Erasmus (1622) Hendrick de Keyser
The statue of Erasmus is the oldest statue in the Netherlands. Erasmus was one of the most important representatives and pioneers of the Renaissance in Northern Europe and in 1509 wrote the book “Lof der Zotheid”. Erasmus was born in Rotterdam and called himself Erasmus Roterodamus - Erasmus of Rotterdam - and became a symbol of the Maas city. Hendrick de Keyser most likely made the design for the bronze statue of Erasmus on the basis of portrait paintings and drawings, which were made during his lifetime, including by Hans Holbein the Younger. The clothing as well as the look and the attitude, reading with hands on a thick book, correspond with this. Together they portray the man as a humanist. The bronze statue is more than life-size and is also raised far above the viewer by the two-meter-high plinth. The slight bend in his robe makes it look like Erasmus progresses while reading. His left hand supports the large book in which he is reading, with his right hand he turns a page. De Keyser received the commission for the statue in 1618. The statue was placed on the Grote Markt in 1622 and remained there until the bombing of May 1940. It survived the attack and was buried in the courtyard of Museum Boijmans Van Beuningen, where the remained until after the liberation in 1945. After that, the statue stood on the Coolsingel in front of Dudok's Erasmusflat, but it was taken back to the Boijmans van Beuningen Museum when a metro was built. Then found Erasmus another place on the St. Laurensplaats, now called the Grotekerkplein. On the night of November 21 to 22, 1996, the statue miraculously fell. This resulted in a discussion about the placement of the statue. For the time being it has its back to the Laurenskerk, but in the longer term it will be examined whether the image will get a more evocative place in the city.

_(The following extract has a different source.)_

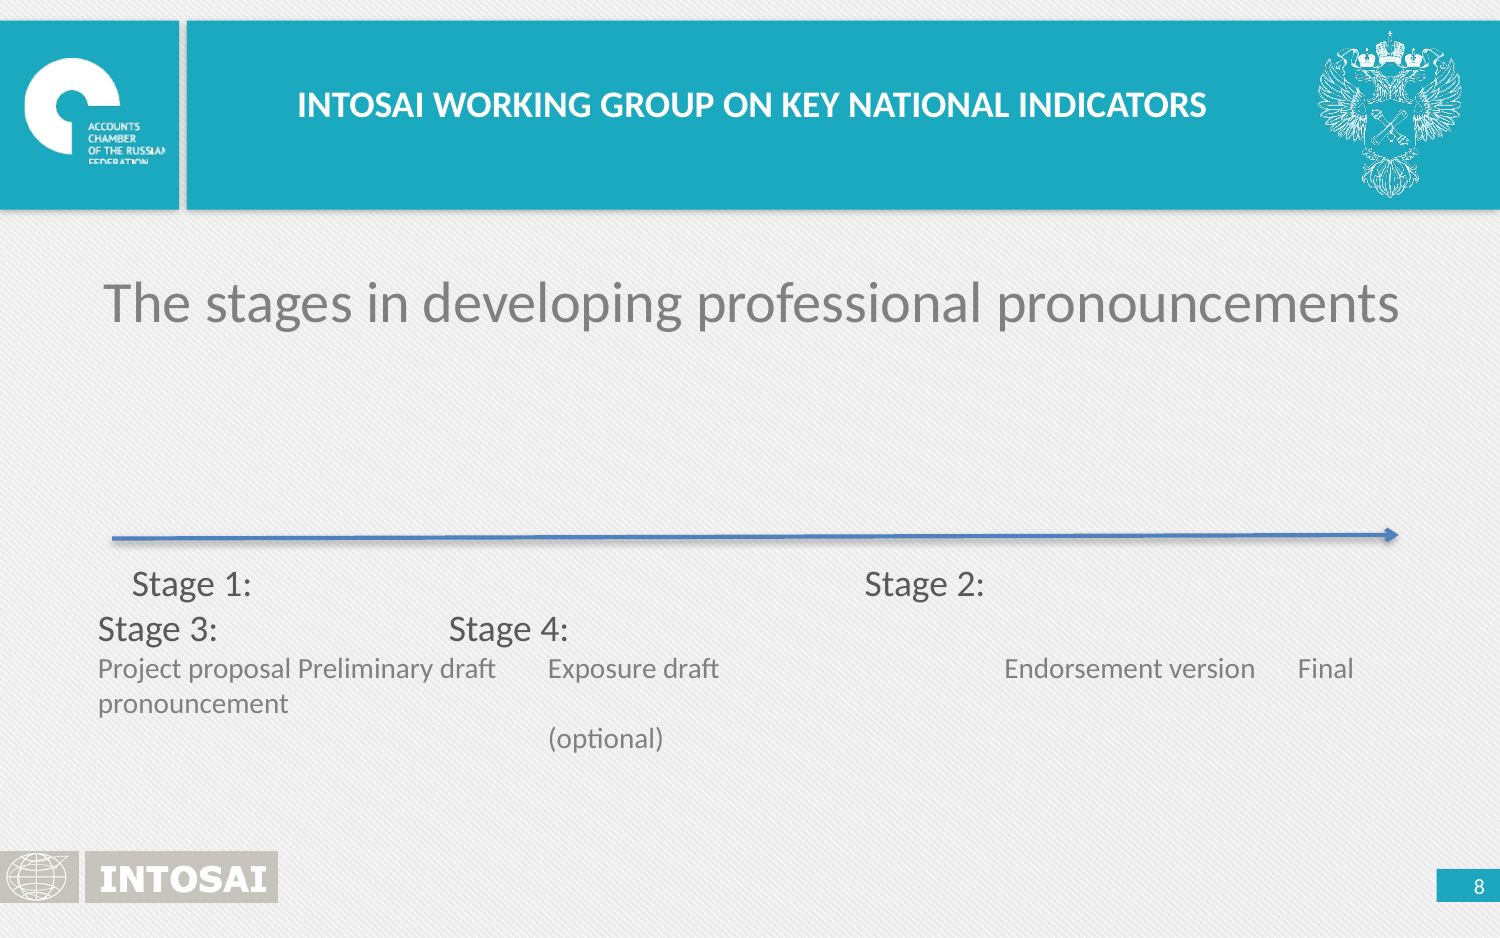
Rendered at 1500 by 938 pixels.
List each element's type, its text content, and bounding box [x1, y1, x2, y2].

text_box INTOSAI WORKING GROUP ON KEY NATIONAL INDICATORS [282, 72, 1265, 133]
picture [0, 0, 1500, 938]
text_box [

For more information: Sculpture International Rotterdam
Hendrick de Keyser (Utrecht, 1565 - Amsterdam, 1621), son of a Utrecht master furniture maker, received his training with the Utrecht architect and sculptor Cornelis Bloemaert. When Bloemaert left for Amsterdam in 1591, De Keyser followed him. Soon after his establishment in Amsterdam, he started working independently. In 1594 or 1595 he was appointed as the official stonemason and builder of Amsterdam. In this position he, together with bricklayer Cornelis Danckaertsz and carpenter Hendrik Staets, was responsible for the sculpture on all public buildings in Amsterdam. He worked on the tomb of Willem de Zwijger in Delft.